Well, we expect the result be 9999999999.000005 right ?; How come the decimal part get rounded ?

It happens frequently when we do calculation between a large number and a small number. Think about that, is the in-accuracy of 0.000005 important to a number of 9999999999 ? I would say, it is neglectable.

The more professional reason is that, number is stored as binary data in limited number of bits. we assume that 9999999999 needs m bits to store, and 0.00005 needs n bits to store, 9999999999.000005 will need about (a+b) bits to store the binary value. It may be too many for the limited bits used for float point number. So, it get to round it.

example 7: The in-accuracy does not cancel but accumulate

a = 1.1;
b = 100000000000;
a = a+b-b;
trace(a);// 1.10000610351563

We just add a number and then subtract it off.

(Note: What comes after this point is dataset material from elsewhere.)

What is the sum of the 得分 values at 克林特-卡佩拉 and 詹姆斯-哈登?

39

The in-accuracy is big enough for 'a', although it is neglectable for 'b'; If we make b even larger, this in-accuracy created by rounding will be even larger.

So, we might have expect that, add a number and subtract a number will not affect the original number. We know it is wrong for float point calculation.

Conclusions:

Flash has only one data type about number. That is "Number". We can not specifically force a variable to float or integer. Anyway, a number with decimal point must be a float.

Float point calculation give us acceptable result. However, it is only "acceptable". In many occasion, there is in-accuracy. The accuracy may be tiny one. But, if the calculation involves large number, the in-accuracy may be large enough to be significant.

Because of this tiny in-accuracy, we should be careful when we compare two float point number by "Equal". To put it simply, the "equal" comparison should be avoided as possible.

Oh, by the way, this float point problem is not Flash specific. Do not blame Macromedia.